The Zwinger in Goslar is a battery tower that is part of the fortifications of the old imperial city of Goslar, Germany. It is located on the Thomaswall in the south of the town and was built in 1517. On this side Goslar was strongly dominated by the nearby hill of Rammelsberg, which would have made a good location for positioning enemy guns in the event of an attack on the town; the town fortifications therefore needed the extra protection of a strong battery tower at this point.

The stonework of Goslar's Zwinger was predominantly made of sandstone quarried from the Sudmerberg northeast of Goslar and mortared with burnt lime. Because lime burning was still in not fully developed, the builders mixed the mortar with horsehair, quark, goat's milk and ox blood to harden it fully.

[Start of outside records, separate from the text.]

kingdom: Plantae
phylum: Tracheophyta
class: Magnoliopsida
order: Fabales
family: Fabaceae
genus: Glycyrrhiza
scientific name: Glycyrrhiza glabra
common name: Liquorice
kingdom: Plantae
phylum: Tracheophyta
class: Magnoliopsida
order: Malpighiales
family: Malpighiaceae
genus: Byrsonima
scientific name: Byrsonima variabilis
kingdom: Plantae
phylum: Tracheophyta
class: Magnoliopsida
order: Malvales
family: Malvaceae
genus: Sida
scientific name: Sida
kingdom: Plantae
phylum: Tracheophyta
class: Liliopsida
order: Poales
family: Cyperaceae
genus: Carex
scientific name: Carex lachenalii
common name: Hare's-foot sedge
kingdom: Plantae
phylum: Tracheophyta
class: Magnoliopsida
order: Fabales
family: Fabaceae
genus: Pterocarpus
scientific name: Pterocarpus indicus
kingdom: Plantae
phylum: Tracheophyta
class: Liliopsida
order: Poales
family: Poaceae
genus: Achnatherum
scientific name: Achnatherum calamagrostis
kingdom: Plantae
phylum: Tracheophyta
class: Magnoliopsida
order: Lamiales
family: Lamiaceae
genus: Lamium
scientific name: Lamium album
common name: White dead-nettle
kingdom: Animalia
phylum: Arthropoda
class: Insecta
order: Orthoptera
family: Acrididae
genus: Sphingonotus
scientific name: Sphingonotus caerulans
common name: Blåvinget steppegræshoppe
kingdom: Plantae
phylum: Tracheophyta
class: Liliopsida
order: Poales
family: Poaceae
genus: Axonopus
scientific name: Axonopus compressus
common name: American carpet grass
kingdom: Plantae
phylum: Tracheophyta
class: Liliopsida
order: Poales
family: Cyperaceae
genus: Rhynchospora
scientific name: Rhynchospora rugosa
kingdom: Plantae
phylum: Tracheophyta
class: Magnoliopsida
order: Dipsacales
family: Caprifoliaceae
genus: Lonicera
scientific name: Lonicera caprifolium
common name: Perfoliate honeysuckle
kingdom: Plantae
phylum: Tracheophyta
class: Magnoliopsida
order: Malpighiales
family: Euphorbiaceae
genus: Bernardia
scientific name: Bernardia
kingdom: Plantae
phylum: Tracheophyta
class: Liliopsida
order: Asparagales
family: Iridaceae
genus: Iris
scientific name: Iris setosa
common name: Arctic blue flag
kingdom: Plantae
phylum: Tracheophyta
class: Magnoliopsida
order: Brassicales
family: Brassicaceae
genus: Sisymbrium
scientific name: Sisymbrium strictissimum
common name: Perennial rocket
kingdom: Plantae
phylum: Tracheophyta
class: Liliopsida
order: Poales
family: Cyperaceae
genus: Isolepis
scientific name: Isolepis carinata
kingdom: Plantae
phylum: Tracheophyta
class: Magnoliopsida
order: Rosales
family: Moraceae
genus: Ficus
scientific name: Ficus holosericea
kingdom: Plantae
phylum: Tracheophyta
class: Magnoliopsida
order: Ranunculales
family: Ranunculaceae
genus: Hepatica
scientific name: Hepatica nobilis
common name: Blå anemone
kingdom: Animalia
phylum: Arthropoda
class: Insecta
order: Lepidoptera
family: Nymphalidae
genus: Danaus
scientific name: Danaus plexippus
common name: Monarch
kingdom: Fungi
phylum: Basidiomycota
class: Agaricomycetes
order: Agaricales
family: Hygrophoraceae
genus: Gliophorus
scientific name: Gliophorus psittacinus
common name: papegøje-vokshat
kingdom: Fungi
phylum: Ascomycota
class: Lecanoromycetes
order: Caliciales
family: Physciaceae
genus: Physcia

Immediately under the corbelling are two sandstone tablets in the wall bearing the coats of arms of the German Empire and the town of Goslar and the inscription "Anno dm M D X V II". The original conical roof was dismantled in 1857.

With a wall thickness at the base of 6.5 metres, a diameter of 26 metres and a height of 20 metres, the Zwinger is one of the strongest surviving and utilised defensive towers in Europe.

The Goslar Zwinger has been privately owned since 1 August 1936. Today it houses a restaurant on the ground floor, three holiday apartments on the middle floor and a small museum of medieval weapons, armour and torture implements on the top floor.